■ Aim: Update the lines starting at the one containing "genus: Ornithogalum" and ending at the one containing "genus: Hypnum" by replacing "common name" with "vernacular name" throughout, leaving everything else unchanged.

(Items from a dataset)
-------------------------

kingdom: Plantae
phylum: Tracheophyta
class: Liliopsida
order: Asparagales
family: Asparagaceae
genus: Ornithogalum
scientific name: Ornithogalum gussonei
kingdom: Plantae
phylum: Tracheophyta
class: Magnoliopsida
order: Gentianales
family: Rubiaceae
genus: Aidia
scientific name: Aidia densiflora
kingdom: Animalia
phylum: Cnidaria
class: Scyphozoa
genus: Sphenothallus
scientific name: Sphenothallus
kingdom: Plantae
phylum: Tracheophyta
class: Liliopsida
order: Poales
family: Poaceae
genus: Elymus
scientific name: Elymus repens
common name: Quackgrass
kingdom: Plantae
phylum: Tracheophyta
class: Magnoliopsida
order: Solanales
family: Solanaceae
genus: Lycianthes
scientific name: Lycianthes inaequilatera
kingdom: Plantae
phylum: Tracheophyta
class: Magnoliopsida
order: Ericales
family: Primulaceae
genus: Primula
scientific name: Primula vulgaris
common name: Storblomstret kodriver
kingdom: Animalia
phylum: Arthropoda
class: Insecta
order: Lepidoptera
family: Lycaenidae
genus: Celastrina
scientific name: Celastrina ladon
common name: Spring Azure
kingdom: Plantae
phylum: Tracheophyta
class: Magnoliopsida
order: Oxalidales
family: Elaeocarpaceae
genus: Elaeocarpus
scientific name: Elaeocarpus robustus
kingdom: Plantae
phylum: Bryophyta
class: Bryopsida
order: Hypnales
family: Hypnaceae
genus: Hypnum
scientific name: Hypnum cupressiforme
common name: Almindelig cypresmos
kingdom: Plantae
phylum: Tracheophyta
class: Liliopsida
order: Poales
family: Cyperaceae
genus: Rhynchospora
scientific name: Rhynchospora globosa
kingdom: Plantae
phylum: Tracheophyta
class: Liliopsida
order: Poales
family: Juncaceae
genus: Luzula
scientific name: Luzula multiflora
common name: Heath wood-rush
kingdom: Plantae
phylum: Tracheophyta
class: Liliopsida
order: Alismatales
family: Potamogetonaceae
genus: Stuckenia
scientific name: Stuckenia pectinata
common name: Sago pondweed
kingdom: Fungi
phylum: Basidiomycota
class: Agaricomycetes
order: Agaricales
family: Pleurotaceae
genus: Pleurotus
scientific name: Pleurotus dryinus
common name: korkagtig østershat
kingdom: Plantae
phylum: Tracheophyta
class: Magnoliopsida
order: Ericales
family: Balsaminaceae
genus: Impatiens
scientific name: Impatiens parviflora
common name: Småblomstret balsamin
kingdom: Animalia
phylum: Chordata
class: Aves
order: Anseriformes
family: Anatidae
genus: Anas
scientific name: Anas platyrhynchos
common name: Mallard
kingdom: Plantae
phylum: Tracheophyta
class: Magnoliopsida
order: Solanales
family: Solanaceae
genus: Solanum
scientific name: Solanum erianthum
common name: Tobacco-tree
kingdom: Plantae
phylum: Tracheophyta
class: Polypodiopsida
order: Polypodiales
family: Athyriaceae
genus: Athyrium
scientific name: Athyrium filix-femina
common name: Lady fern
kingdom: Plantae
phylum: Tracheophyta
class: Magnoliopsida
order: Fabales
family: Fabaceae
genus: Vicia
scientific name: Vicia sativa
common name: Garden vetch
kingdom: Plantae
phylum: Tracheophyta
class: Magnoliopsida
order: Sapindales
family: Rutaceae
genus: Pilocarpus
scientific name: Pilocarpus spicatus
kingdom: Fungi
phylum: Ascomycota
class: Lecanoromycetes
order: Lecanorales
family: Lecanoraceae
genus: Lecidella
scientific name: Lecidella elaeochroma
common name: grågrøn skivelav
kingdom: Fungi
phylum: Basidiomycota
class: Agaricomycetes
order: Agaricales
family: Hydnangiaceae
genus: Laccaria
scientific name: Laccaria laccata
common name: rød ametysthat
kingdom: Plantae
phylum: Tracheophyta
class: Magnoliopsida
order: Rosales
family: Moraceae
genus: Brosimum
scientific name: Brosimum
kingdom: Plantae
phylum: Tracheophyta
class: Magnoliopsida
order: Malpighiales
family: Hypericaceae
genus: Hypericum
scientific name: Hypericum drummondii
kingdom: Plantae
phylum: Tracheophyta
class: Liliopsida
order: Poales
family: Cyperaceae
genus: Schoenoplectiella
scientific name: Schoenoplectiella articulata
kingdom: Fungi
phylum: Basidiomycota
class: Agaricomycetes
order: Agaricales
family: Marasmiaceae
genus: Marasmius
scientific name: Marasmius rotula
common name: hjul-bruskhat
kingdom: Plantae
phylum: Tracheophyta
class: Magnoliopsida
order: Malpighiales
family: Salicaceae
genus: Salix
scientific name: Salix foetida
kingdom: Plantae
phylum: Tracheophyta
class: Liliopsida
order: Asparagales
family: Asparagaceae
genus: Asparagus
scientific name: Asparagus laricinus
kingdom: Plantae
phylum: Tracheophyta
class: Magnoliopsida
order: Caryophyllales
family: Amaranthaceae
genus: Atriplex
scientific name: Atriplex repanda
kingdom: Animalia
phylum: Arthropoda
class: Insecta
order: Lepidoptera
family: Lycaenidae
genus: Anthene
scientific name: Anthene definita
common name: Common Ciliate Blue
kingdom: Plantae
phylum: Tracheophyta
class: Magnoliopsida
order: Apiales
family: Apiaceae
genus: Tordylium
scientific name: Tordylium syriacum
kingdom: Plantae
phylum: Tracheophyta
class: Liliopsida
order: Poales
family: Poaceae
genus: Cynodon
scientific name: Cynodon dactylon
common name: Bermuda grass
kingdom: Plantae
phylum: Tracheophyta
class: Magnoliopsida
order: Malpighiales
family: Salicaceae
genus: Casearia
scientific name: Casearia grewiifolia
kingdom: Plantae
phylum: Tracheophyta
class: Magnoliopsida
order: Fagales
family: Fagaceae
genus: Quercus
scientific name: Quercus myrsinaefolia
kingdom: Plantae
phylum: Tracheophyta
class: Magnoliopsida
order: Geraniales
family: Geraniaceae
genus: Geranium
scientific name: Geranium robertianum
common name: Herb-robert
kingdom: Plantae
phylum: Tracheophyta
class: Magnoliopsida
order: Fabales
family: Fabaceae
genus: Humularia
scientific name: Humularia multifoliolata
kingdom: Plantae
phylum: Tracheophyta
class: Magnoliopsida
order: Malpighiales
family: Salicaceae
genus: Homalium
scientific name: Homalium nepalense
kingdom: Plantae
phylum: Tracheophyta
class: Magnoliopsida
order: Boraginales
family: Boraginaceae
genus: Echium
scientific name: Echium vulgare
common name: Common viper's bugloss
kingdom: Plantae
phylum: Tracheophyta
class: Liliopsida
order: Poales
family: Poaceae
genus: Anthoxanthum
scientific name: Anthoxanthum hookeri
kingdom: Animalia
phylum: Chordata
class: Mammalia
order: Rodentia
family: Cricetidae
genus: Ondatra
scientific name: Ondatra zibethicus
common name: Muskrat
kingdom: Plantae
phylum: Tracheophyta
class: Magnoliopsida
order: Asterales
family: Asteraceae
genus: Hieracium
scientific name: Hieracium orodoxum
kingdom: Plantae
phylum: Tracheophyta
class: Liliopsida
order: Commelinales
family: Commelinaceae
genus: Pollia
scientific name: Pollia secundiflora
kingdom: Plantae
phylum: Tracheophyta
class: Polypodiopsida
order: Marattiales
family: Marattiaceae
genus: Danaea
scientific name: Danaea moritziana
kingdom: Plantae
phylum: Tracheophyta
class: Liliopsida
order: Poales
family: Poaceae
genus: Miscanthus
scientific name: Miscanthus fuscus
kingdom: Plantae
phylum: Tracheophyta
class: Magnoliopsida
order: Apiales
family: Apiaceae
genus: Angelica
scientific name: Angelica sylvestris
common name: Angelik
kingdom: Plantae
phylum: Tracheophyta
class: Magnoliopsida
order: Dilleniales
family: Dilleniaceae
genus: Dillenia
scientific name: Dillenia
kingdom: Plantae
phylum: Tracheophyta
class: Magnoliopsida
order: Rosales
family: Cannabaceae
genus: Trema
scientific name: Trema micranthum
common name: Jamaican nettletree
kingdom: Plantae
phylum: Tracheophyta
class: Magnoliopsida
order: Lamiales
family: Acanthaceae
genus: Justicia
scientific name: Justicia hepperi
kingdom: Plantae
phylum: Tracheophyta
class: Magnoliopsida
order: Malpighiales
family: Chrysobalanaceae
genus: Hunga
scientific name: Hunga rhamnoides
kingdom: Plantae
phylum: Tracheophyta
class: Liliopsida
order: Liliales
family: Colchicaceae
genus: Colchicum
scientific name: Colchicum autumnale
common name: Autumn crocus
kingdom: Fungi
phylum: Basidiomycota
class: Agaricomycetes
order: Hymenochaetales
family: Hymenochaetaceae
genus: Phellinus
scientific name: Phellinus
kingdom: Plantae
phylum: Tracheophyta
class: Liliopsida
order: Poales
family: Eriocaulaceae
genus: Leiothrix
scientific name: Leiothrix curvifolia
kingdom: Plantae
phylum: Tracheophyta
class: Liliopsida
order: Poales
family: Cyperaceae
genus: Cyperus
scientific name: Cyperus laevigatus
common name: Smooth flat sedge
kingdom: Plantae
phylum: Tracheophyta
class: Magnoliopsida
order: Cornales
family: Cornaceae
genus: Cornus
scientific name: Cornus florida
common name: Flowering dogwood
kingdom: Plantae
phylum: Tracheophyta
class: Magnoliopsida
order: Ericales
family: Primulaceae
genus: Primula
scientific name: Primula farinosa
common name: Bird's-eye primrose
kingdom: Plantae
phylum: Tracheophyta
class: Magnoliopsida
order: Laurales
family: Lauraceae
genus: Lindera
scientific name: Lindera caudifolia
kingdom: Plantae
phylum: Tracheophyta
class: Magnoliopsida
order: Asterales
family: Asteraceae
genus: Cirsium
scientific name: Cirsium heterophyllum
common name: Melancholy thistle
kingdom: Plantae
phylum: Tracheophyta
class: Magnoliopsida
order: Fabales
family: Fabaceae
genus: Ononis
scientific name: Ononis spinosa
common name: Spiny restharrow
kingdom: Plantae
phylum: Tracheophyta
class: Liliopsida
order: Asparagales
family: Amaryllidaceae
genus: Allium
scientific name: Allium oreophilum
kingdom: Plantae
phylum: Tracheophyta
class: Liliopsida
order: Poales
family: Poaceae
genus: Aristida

-------------------------

■ Response to the exercise:
genus: Ornithogalum
scientific name: Ornithogalum gussonei
kingdom: Plantae
phylum: Tracheophyta
class: Magnoliopsida
order: Gentianales
family: Rubiaceae
genus: Aidia
scientific name: Aidia densiflora
kingdom: Animalia
phylum: Cnidaria
class: Scyphozoa
genus: Sphenothallus
scientific name: Sphenothallus
kingdom: Plantae
phylum: Tracheophyta
class: Liliopsida
order: Poales
family: Poaceae
genus: Elymus
scientific name: Elymus repens
vernacular name: Quackgrass
kingdom: Plantae
phylum: Tracheophyta
class: Magnoliopsida
order: Solanales
family: Solanaceae
genus: Lycianthes
scientific name: Lycianthes inaequilatera
kingdom: Plantae
phylum: Tracheophyta
class: Magnoliopsida
order: Ericales
family: Primulaceae
genus: Primula
scientific name: Primula vulgaris
vernacular name: Storblomstret kodriver
kingdom: Animalia
phylum: Arthropoda
class: Insecta
order: Lepidoptera
family: Lycaenidae
genus: Celastrina
scientific name: Celastrina ladon
vernacular name: Spring Azure
kingdom: Plantae
phylum: Tracheophyta
class: Magnoliopsida
order: Oxalidales
family: Elaeocarpaceae
genus: Elaeocarpus
scientific name: Elaeocarpus robustus
kingdom: Plantae
phylum: Bryophyta
class: Bryopsida
order: Hypnales
family: Hypnaceae
genus: Hypnum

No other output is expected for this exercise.